— About this exercise —
Beginning with the first line, please repeat the entries exactly and end on the line that contains "right shoulder: (216, 579)".

[Dataset items]
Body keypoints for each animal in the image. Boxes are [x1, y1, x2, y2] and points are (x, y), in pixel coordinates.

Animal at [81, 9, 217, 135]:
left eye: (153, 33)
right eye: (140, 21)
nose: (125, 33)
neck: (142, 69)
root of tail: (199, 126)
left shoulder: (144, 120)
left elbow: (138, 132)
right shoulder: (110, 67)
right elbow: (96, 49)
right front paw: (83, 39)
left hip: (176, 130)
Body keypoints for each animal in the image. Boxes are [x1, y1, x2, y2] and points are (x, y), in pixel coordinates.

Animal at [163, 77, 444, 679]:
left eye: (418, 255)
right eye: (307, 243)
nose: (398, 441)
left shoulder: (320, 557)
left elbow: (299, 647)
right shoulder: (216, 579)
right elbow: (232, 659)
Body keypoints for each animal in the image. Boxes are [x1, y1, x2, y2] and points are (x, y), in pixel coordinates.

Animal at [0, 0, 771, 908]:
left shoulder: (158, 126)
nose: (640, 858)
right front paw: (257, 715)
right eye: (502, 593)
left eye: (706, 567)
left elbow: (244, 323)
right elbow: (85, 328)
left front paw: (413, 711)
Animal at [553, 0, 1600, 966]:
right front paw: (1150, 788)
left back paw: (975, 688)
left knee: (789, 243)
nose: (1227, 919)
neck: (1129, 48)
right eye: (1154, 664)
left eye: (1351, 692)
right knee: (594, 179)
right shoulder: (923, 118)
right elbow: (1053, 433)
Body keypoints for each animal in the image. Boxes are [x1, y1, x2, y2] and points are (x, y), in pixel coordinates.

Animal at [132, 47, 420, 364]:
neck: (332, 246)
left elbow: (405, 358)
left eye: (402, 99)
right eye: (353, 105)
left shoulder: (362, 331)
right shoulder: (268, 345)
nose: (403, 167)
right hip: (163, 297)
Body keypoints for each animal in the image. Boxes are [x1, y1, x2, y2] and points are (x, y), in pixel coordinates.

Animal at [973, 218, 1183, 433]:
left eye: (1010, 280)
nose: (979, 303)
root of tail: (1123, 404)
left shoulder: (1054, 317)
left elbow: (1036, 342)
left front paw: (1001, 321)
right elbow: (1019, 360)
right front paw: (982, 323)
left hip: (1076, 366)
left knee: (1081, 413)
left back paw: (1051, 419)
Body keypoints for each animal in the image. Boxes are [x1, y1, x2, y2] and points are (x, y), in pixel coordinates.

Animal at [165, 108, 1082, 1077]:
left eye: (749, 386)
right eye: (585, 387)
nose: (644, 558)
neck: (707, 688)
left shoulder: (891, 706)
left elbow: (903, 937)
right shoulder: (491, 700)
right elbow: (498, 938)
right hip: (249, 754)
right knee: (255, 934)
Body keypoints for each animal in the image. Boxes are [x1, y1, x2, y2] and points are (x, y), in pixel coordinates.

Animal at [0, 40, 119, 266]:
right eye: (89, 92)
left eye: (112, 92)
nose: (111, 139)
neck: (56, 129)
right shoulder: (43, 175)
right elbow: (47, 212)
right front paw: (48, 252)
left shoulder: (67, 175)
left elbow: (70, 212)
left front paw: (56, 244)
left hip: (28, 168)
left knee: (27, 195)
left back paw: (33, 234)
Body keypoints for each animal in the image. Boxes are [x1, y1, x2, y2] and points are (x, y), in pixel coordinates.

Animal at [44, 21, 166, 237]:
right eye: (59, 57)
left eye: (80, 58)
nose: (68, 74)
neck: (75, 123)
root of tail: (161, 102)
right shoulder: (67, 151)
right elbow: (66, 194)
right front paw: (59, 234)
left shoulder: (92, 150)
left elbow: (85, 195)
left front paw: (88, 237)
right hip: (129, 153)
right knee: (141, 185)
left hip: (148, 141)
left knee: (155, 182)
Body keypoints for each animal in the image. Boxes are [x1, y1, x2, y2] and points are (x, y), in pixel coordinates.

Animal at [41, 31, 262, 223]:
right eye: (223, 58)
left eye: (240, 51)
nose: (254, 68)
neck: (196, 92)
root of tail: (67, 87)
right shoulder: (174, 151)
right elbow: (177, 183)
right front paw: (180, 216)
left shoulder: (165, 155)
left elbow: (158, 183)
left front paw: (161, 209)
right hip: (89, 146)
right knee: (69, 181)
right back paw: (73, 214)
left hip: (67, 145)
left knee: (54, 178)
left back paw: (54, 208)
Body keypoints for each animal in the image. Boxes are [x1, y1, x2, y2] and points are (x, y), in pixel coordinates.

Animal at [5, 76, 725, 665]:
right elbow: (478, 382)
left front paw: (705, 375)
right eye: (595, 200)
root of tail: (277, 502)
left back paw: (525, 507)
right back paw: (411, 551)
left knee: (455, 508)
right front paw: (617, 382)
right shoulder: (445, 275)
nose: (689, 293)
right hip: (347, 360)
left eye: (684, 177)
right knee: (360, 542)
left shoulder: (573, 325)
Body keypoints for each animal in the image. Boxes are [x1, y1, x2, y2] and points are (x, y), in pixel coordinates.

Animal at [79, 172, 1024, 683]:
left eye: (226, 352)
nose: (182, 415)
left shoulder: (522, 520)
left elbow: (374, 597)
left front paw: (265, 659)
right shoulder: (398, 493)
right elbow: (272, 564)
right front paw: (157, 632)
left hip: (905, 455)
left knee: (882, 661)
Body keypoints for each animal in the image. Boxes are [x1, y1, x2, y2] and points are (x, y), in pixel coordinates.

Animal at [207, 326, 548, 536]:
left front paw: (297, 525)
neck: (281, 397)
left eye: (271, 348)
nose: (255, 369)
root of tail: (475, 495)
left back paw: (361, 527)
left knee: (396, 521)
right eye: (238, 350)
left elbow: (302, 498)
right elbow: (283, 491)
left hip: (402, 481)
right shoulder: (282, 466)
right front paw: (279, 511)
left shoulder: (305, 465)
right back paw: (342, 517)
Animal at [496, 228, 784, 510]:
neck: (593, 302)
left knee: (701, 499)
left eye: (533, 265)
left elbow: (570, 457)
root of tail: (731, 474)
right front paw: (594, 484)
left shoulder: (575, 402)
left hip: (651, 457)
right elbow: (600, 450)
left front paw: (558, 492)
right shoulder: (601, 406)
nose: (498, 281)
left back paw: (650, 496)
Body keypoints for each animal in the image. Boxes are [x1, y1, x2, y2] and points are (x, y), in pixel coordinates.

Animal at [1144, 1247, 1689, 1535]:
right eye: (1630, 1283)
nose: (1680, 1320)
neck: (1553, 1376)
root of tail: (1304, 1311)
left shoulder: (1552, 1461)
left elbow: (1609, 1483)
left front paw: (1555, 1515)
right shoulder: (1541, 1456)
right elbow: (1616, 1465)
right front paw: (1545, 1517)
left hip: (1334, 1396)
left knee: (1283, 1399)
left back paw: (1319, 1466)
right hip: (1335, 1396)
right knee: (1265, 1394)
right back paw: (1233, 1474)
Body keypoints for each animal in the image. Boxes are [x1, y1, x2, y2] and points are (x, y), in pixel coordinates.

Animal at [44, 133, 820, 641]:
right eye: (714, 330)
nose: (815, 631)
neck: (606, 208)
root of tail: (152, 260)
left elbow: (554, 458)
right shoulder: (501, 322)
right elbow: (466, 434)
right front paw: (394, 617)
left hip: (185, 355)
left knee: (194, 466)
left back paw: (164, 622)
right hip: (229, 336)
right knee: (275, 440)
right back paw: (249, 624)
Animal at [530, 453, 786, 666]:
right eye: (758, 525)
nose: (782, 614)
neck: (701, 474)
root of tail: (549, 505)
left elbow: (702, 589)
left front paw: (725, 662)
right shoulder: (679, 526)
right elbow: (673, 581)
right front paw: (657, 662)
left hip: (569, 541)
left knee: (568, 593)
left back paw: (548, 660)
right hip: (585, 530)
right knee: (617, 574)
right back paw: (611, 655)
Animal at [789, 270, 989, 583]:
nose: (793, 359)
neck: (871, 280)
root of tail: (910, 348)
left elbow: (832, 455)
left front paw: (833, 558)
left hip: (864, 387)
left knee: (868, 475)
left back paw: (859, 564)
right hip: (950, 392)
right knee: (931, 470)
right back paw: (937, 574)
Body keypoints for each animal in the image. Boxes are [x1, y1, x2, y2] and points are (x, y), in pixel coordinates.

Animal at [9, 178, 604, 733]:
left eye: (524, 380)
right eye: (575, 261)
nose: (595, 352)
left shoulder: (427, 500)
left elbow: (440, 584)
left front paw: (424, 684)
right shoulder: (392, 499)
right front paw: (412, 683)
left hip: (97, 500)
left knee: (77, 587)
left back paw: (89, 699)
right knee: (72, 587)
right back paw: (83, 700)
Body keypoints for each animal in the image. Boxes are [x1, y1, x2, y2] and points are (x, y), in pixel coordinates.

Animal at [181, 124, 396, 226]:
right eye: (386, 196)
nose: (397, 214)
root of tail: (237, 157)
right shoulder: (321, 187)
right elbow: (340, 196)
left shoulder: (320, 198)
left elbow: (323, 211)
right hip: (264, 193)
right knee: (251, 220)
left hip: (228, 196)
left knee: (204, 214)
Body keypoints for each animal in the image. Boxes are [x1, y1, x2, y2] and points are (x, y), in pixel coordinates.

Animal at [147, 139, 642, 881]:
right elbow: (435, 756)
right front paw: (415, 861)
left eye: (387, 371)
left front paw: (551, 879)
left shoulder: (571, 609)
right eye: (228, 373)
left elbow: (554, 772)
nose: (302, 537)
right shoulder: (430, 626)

— Result of the exercise —
Body keypoints for each animal in the image. Boxes are [x1, y1, x2, y2] and points are (x, y), in pixel coordinates.

Animal at [81, 9, 217, 135]:
left eye: (153, 33)
right eye: (140, 21)
nose: (125, 33)
neck: (142, 69)
root of tail: (199, 126)
left shoulder: (144, 120)
left elbow: (138, 132)
right shoulder: (110, 67)
right elbow: (96, 49)
right front paw: (83, 39)
left hip: (176, 130)
Body keypoints for each animal in the image. Boxes are [x1, y1, x2, y2] and points are (x, y), in pixel coordinates.

Animal at [163, 77, 444, 679]:
left eye: (418, 255)
right eye: (307, 243)
nose: (398, 441)
left shoulder: (320, 557)
left elbow: (299, 647)
right shoulder: (216, 579)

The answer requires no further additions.